### PROVIDED MATERIAL
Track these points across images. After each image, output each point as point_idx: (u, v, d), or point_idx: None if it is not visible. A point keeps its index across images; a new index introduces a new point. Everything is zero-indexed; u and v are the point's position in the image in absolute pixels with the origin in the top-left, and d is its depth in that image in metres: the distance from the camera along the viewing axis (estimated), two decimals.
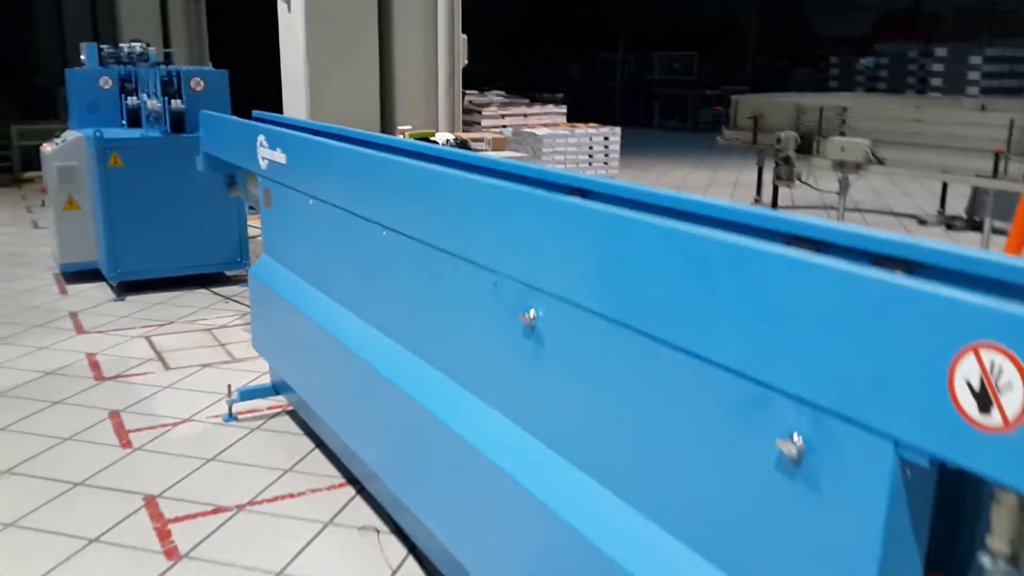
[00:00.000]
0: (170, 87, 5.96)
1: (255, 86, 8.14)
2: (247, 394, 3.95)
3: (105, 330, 5.17)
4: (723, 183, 11.83)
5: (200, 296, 5.92)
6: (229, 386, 3.94)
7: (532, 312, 1.95)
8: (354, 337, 2.98)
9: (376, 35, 5.99)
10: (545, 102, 13.35)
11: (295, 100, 5.98)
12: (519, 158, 5.84)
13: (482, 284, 2.14)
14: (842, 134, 7.28)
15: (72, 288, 6.05)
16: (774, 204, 8.09)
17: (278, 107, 6.59)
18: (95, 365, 4.58)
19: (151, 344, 4.94)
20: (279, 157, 3.48)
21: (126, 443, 3.66)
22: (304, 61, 5.75)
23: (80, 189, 6.00)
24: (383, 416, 2.75)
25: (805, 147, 7.48)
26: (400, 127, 5.87)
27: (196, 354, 4.79)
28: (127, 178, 5.73)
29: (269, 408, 4.03)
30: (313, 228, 3.36)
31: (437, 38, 6.05)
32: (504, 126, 11.77)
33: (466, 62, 6.28)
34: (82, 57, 7.06)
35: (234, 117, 4.17)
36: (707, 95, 20.99)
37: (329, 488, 3.29)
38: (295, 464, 3.48)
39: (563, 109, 12.46)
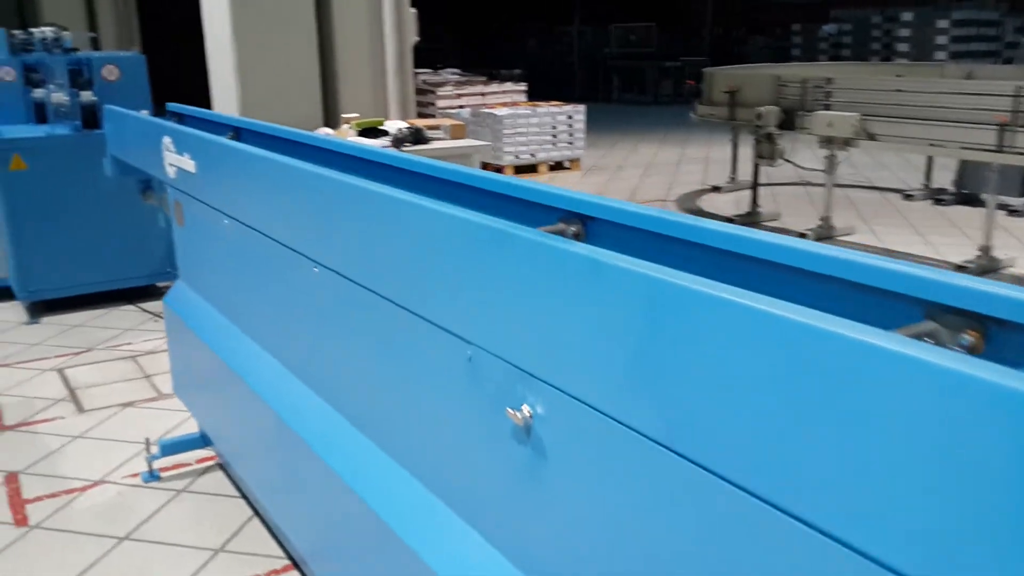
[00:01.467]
0: (80, 77, 5.22)
1: (197, 72, 7.35)
2: (170, 448, 3.30)
3: (11, 362, 4.46)
4: (693, 159, 11.30)
5: (126, 314, 5.22)
6: (147, 440, 3.28)
7: None
8: (281, 397, 2.36)
9: (312, 10, 5.29)
10: (503, 79, 12.67)
11: (224, 89, 5.27)
12: (479, 148, 5.21)
13: (454, 353, 1.54)
14: (827, 107, 6.74)
15: None
16: (755, 182, 7.55)
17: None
18: None
19: (64, 379, 4.25)
20: (187, 164, 2.82)
21: (21, 519, 3.00)
22: (230, 43, 5.03)
23: None
24: (313, 498, 2.15)
25: (787, 122, 6.94)
26: (345, 115, 5.20)
27: (116, 390, 4.11)
28: (33, 183, 5.00)
29: (198, 461, 3.39)
30: (231, 254, 2.71)
31: (382, 12, 5.37)
32: (461, 107, 11.09)
33: (416, 38, 5.61)
34: None
35: (137, 114, 3.48)
36: (666, 67, 20.43)
37: (269, 574, 2.66)
38: (228, 541, 2.85)
39: (523, 87, 11.82)
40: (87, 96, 5.08)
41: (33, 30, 6.10)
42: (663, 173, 10.26)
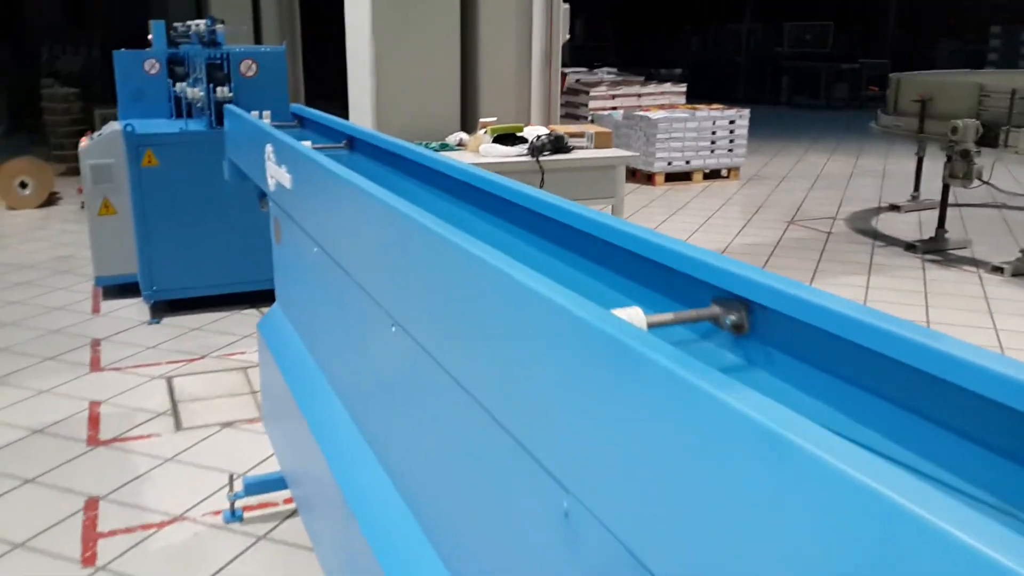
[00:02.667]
0: (218, 72, 5.06)
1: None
2: (255, 487, 2.98)
3: (124, 366, 4.32)
4: (868, 172, 10.27)
5: (247, 319, 5.03)
6: (232, 476, 2.98)
7: None
8: (346, 463, 1.96)
9: (457, 5, 4.91)
10: (662, 79, 12.01)
11: (360, 88, 4.97)
12: (624, 159, 4.67)
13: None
14: None
15: (107, 305, 5.26)
16: (943, 204, 6.61)
17: None
18: (95, 421, 3.72)
19: (170, 389, 4.05)
20: (284, 178, 2.46)
21: (89, 557, 2.75)
22: (369, 39, 4.72)
23: (118, 191, 5.18)
24: None
25: (988, 138, 5.99)
26: (483, 119, 4.79)
27: (220, 406, 3.87)
28: (163, 180, 4.87)
29: (285, 501, 3.06)
30: (318, 287, 2.33)
31: (532, 7, 4.91)
32: (614, 108, 10.53)
33: (567, 36, 5.13)
34: (149, 37, 6.31)
35: (248, 116, 3.17)
36: (842, 69, 19.03)
37: None
38: None
39: (682, 88, 11.13)
40: (222, 92, 4.90)
41: (191, 22, 6.05)
42: (833, 187, 9.34)
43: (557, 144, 4.45)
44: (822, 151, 12.11)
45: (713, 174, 9.71)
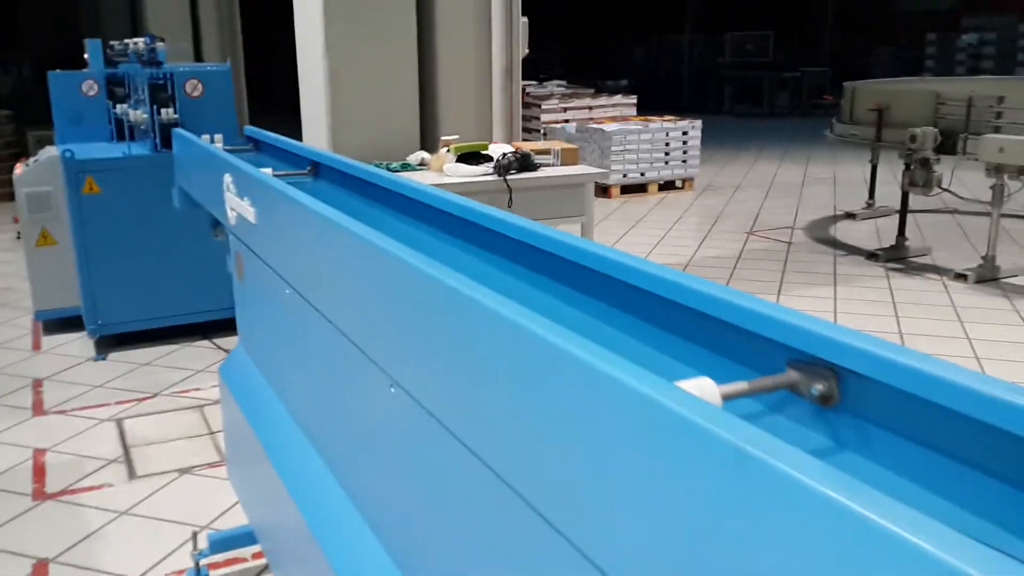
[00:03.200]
0: (162, 92, 4.81)
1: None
2: (220, 543, 2.74)
3: (69, 409, 4.03)
4: (819, 180, 10.34)
5: (198, 352, 4.76)
6: (195, 534, 2.74)
7: None
8: (326, 523, 1.76)
9: (413, 18, 4.73)
10: (611, 92, 11.98)
11: (314, 107, 4.76)
12: (592, 175, 4.54)
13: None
14: (997, 130, 5.81)
15: (49, 341, 4.95)
16: (903, 211, 6.63)
17: None
18: (40, 472, 3.44)
19: (121, 432, 3.78)
20: (247, 211, 2.25)
21: None
22: (323, 55, 4.52)
23: (57, 219, 4.88)
24: None
25: (946, 146, 6.02)
26: (444, 137, 4.62)
27: (176, 450, 3.62)
28: (106, 207, 4.59)
29: (254, 556, 2.84)
30: (291, 331, 2.13)
31: (491, 20, 4.76)
32: (566, 121, 10.44)
33: (527, 51, 4.99)
34: (85, 56, 6.01)
35: (200, 141, 2.96)
36: (784, 77, 19.30)
37: None
38: None
39: (632, 100, 11.10)
40: (167, 114, 4.65)
41: (128, 40, 5.76)
42: (787, 195, 9.37)
43: (524, 162, 4.30)
44: (771, 159, 12.19)
45: (668, 185, 9.67)
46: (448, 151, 4.43)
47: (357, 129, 4.68)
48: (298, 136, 5.13)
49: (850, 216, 8.08)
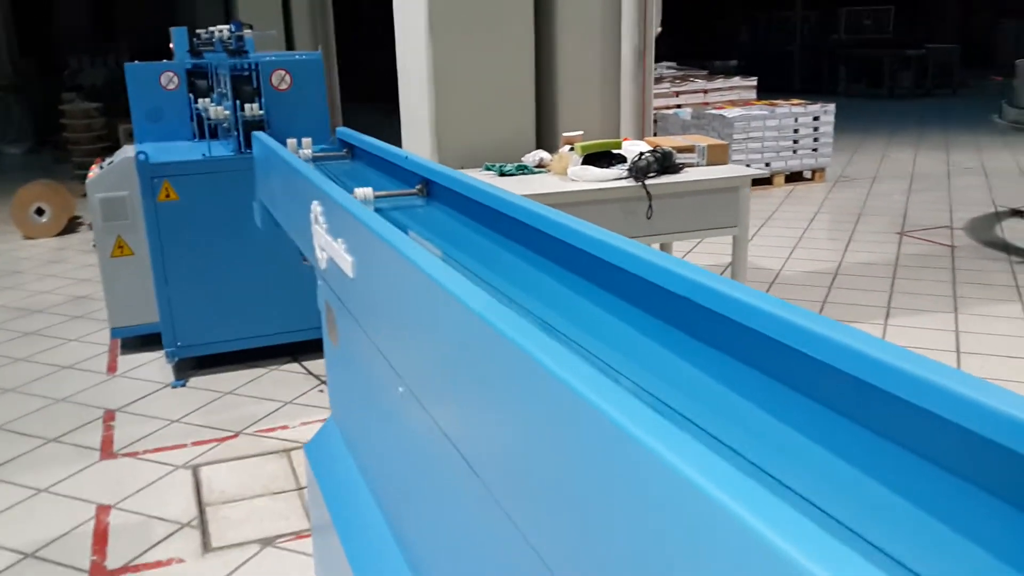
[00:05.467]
0: (246, 85, 4.26)
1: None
2: None
3: (141, 450, 3.53)
4: (965, 170, 9.23)
5: (287, 378, 4.22)
6: None
7: None
8: None
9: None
10: (729, 73, 11.04)
11: (414, 100, 4.13)
12: (746, 177, 3.78)
13: None
14: None
15: (125, 361, 4.49)
16: None
17: None
18: (102, 538, 2.92)
19: (197, 484, 3.25)
20: (343, 259, 1.62)
21: None
22: (426, 41, 3.88)
23: (134, 228, 4.41)
24: None
25: None
26: (566, 134, 3.93)
27: (258, 511, 3.06)
28: (184, 216, 4.08)
29: None
30: (393, 427, 1.49)
31: None
32: (678, 106, 9.60)
33: (659, 28, 4.25)
34: (171, 46, 5.56)
35: (280, 149, 2.35)
36: (906, 55, 17.84)
37: None
38: None
39: (752, 82, 10.14)
40: (251, 110, 4.10)
41: (213, 28, 5.25)
42: (933, 187, 8.34)
43: (665, 162, 3.57)
44: (904, 146, 11.06)
45: (794, 176, 8.75)
46: (571, 150, 3.74)
47: (465, 125, 4.04)
48: (394, 132, 4.52)
49: (1018, 214, 7.03)
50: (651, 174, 3.53)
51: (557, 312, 1.32)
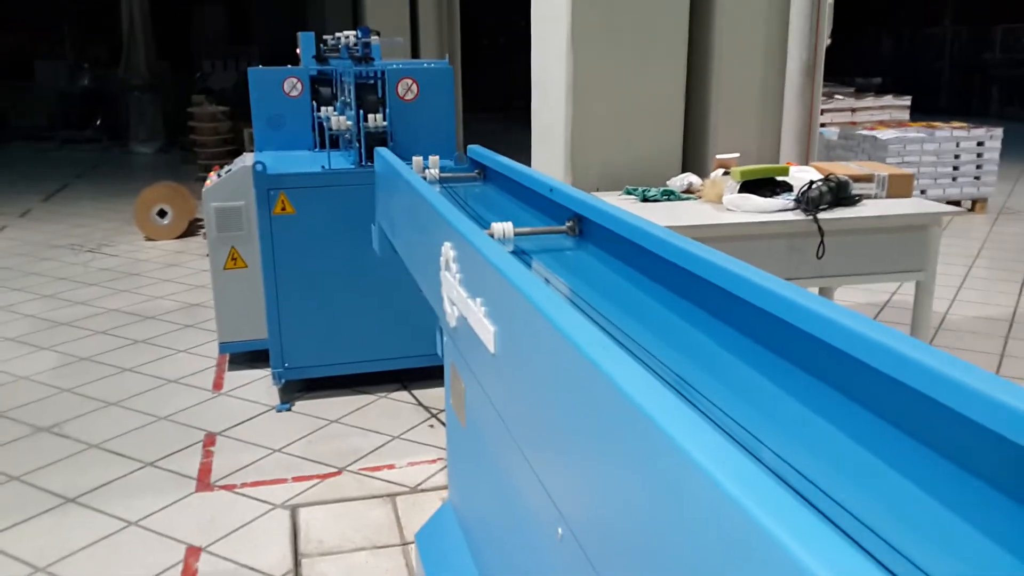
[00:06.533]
0: (370, 94, 3.99)
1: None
2: None
3: (239, 483, 3.27)
4: None
5: (396, 408, 3.92)
6: None
7: None
8: None
9: (685, 5, 3.62)
10: (879, 92, 10.27)
11: (549, 115, 3.76)
12: (938, 216, 3.23)
13: None
14: None
15: (232, 379, 4.28)
16: None
17: None
18: None
19: (294, 530, 2.95)
20: (481, 324, 1.24)
21: None
22: (567, 50, 3.50)
23: (249, 239, 4.20)
24: None
25: None
26: (720, 156, 3.48)
27: (357, 568, 2.73)
28: (300, 230, 3.83)
29: None
30: (523, 530, 1.10)
31: (789, 2, 3.56)
32: (823, 125, 8.93)
33: (830, 39, 3.75)
34: (298, 51, 5.39)
35: (404, 169, 2.00)
36: None
37: None
38: None
39: (906, 101, 9.37)
40: (375, 121, 3.82)
41: (340, 34, 5.03)
42: None
43: (839, 193, 3.08)
44: None
45: (951, 204, 7.96)
46: (726, 174, 3.29)
47: (604, 143, 3.63)
48: (512, 146, 4.16)
49: None
50: (823, 206, 3.04)
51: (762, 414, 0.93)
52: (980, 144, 7.78)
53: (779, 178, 3.17)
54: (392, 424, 3.77)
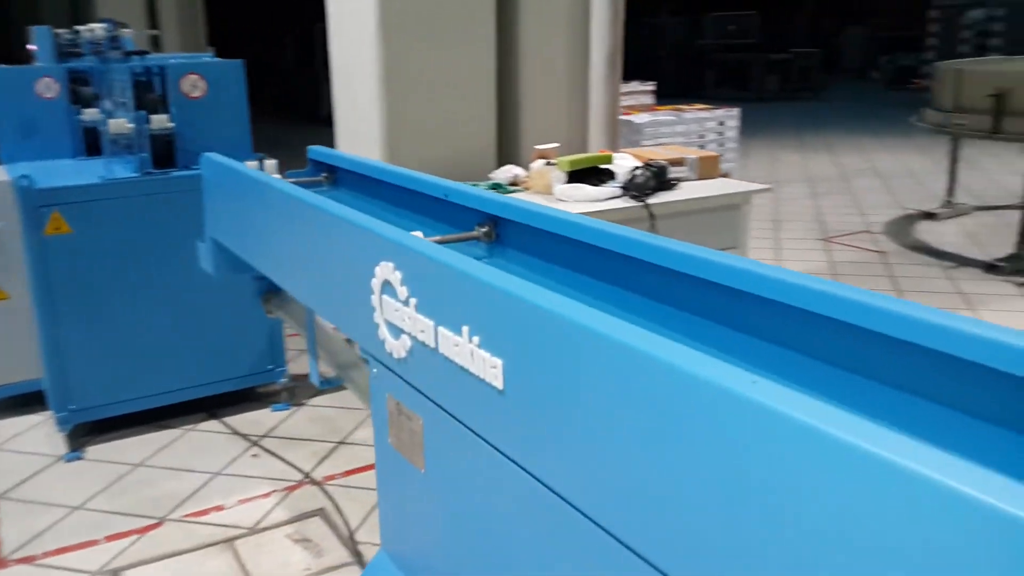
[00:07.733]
0: (148, 91, 3.57)
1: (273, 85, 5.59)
2: None
3: (40, 553, 2.80)
4: (860, 172, 9.38)
5: (209, 441, 3.56)
6: None
7: None
8: None
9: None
10: (623, 80, 10.86)
11: (358, 111, 3.56)
12: (748, 193, 3.43)
13: None
14: None
15: (5, 427, 3.69)
16: None
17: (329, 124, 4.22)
18: None
19: None
20: (475, 355, 1.08)
21: None
22: (376, 43, 3.32)
23: (8, 266, 3.61)
24: None
25: None
26: (539, 147, 3.47)
27: None
28: (79, 252, 3.34)
29: None
30: None
31: None
32: None
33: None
34: (30, 47, 4.76)
35: (274, 180, 1.77)
36: (772, 60, 18.37)
37: None
38: None
39: (650, 87, 9.97)
40: (159, 121, 3.41)
41: (80, 28, 4.46)
42: (835, 191, 8.39)
43: (661, 177, 3.17)
44: (789, 149, 11.21)
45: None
46: (549, 165, 3.28)
47: (419, 139, 3.49)
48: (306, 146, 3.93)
49: (929, 216, 7.10)
50: (648, 191, 3.12)
51: None
52: (721, 124, 8.46)
53: (602, 166, 3.21)
54: (208, 459, 3.41)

### DESCRIPTION OF THE TASK
The required output is the stretch of entries above from the line containing "27: (196, 354, 4.79)" through the line containing "39: (563, 109, 12.46)", reproduced exactly.

### RESPONSE AREA
27: (196, 354, 4.79)
28: (127, 178, 5.73)
29: (269, 408, 4.03)
30: (313, 228, 3.36)
31: (437, 38, 6.05)
32: (504, 126, 11.77)
33: (466, 62, 6.28)
34: (82, 57, 7.06)
35: (234, 117, 4.17)
36: (707, 95, 20.99)
37: (329, 488, 3.29)
38: (295, 464, 3.48)
39: (563, 109, 12.46)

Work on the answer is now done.